All lines below containing "Ikva" are to be listed.

Saved data entries
=== Begin Enclosure ===

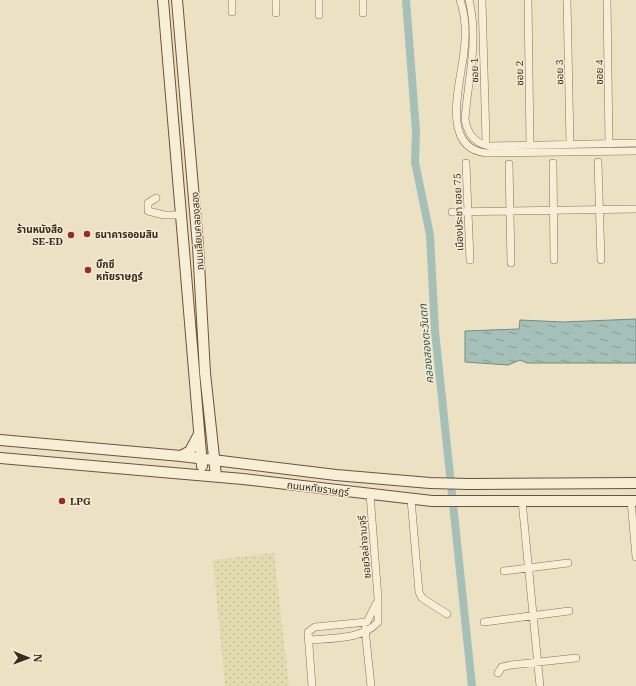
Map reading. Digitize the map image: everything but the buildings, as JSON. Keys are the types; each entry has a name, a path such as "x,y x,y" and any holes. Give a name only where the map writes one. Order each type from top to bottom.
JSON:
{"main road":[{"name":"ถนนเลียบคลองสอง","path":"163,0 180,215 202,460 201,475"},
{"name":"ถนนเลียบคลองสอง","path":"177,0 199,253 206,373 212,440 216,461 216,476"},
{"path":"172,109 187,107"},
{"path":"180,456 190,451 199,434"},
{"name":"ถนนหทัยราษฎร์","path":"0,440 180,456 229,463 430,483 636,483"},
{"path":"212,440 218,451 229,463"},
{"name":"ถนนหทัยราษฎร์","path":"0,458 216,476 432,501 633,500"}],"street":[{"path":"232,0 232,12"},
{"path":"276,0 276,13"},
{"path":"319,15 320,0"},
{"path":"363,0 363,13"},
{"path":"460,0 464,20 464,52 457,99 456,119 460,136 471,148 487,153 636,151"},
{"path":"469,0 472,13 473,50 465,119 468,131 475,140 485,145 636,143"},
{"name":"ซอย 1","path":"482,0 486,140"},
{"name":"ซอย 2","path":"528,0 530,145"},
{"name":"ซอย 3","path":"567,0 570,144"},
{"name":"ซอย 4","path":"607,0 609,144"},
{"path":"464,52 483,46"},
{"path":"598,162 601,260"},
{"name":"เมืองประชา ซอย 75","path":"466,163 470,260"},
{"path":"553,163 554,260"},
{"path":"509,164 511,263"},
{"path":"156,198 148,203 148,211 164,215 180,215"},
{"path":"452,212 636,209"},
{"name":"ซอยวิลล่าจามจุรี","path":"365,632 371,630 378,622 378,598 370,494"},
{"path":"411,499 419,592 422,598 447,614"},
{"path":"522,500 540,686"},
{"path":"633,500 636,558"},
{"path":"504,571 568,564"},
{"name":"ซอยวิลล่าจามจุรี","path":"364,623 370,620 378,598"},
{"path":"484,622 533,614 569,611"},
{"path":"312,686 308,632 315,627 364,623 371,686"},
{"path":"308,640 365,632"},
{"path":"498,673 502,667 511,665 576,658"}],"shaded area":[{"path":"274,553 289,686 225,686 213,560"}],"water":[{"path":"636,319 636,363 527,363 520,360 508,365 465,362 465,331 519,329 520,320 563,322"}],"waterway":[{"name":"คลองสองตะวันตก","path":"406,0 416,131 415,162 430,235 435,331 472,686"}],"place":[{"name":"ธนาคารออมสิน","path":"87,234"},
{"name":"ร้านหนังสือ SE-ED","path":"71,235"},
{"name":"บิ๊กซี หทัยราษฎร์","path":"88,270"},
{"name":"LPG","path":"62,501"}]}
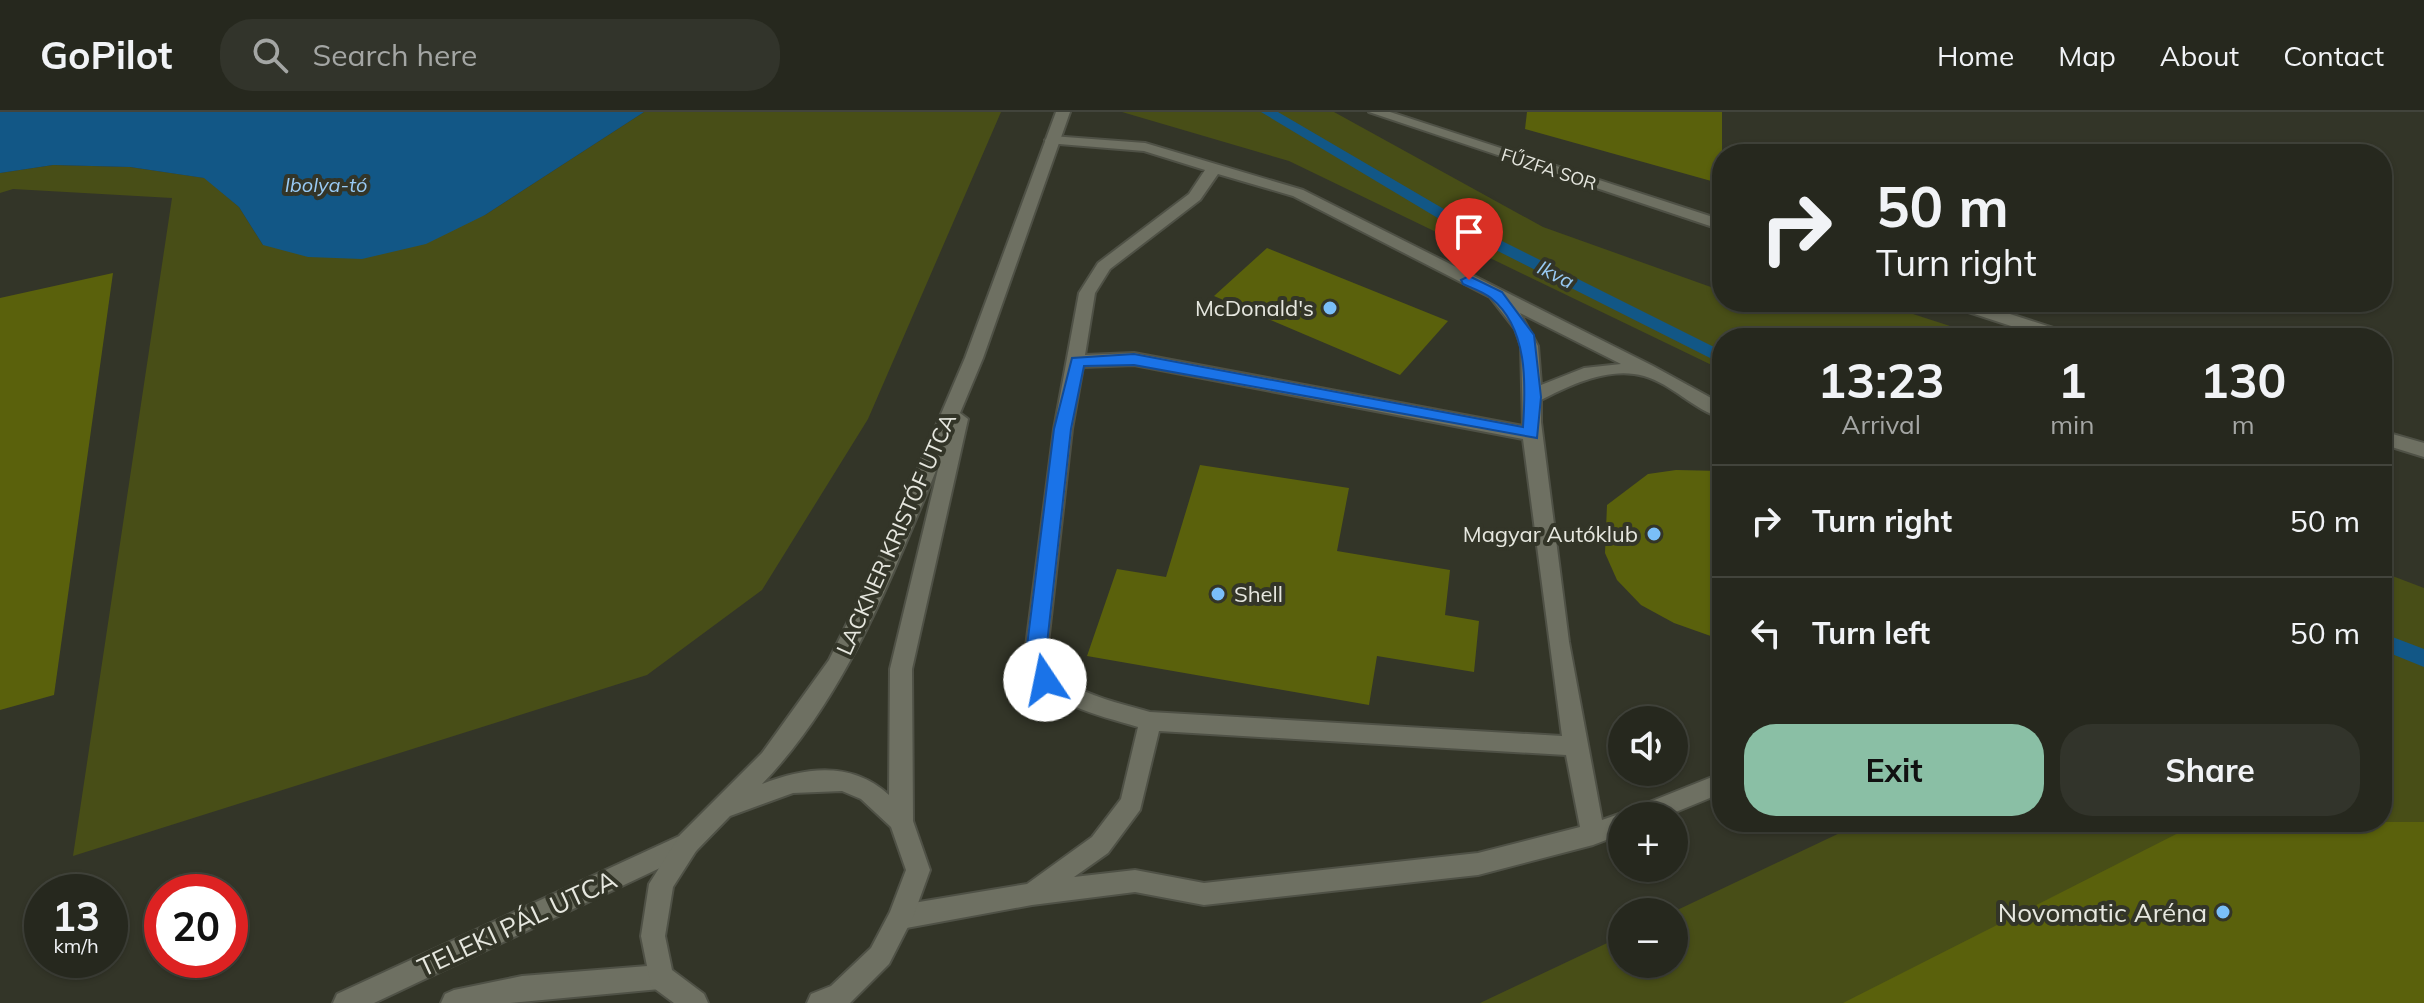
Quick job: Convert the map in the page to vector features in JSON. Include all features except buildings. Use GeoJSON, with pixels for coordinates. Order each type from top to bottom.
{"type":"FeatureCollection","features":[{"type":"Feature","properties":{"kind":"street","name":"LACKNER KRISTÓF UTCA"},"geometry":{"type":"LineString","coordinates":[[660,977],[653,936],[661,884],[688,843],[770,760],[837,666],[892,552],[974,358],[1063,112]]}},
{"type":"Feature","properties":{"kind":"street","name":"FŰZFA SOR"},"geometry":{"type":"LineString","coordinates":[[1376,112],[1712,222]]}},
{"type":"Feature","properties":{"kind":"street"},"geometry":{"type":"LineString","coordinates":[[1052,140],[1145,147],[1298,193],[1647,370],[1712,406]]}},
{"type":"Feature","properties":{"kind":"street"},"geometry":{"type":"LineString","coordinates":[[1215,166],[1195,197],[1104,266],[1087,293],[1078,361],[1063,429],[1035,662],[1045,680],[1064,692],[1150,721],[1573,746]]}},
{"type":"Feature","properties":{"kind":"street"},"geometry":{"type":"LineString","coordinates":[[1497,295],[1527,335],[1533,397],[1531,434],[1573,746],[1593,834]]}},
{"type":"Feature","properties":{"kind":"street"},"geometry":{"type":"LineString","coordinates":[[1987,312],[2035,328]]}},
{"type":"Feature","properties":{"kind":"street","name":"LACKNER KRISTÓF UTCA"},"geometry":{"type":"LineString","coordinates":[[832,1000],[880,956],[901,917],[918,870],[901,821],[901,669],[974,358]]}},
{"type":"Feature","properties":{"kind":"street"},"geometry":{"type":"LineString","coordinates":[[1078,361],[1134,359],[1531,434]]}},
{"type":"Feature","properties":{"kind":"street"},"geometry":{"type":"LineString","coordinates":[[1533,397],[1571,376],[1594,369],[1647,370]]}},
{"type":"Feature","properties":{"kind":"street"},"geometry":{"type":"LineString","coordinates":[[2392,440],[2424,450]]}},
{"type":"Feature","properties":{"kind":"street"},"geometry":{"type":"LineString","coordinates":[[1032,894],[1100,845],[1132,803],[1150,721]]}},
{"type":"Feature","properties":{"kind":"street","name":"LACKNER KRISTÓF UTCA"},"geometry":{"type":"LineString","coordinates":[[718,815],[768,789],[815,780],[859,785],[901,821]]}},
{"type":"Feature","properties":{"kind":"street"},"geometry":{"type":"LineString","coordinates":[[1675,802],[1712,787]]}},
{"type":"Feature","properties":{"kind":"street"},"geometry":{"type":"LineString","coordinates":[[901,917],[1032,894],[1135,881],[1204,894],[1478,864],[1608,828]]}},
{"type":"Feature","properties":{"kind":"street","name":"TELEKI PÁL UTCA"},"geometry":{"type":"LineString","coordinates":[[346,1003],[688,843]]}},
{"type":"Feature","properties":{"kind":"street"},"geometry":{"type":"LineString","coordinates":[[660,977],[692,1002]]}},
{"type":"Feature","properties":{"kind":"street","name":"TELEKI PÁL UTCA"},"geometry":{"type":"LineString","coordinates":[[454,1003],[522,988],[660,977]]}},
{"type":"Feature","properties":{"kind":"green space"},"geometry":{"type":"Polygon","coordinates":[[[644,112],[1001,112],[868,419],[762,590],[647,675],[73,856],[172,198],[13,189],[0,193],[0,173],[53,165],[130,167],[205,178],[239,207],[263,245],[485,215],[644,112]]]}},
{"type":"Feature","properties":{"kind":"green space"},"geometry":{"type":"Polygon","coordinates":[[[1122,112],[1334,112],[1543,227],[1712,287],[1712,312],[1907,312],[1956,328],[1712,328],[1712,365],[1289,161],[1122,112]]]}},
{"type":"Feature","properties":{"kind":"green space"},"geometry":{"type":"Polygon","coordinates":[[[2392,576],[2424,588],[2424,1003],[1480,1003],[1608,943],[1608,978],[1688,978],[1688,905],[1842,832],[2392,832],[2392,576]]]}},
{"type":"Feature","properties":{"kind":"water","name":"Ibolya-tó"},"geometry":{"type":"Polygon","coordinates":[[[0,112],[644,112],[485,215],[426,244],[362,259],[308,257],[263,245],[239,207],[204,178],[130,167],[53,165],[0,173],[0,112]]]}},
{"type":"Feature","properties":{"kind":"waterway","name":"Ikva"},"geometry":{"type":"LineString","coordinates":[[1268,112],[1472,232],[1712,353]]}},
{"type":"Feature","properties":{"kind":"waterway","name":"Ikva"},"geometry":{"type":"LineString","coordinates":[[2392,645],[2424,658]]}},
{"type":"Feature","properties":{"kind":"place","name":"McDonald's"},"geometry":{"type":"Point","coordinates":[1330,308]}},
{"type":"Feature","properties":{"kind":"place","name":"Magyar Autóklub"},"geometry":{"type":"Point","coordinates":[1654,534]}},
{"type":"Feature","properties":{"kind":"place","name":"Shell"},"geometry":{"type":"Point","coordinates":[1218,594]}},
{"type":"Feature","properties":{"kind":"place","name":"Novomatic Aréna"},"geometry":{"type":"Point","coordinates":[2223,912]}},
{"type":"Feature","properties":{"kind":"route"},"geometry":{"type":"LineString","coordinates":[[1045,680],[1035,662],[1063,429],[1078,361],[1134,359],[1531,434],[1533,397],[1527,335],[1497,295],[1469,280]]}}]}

=== End Enclosure ===

◆ **FINAL ANSWER**
{"type":"Feature","properties":{"kind":"waterway","name":"Ikva"},"geometry":{"type":"LineString","coordinates":[[1268,112],[1472,232],[1712,353]]}},
{"type":"Feature","properties":{"kind":"waterway","name":"Ikva"},"geometry":{"type":"LineString","coordinates":[[2392,645],[2424,658]]}},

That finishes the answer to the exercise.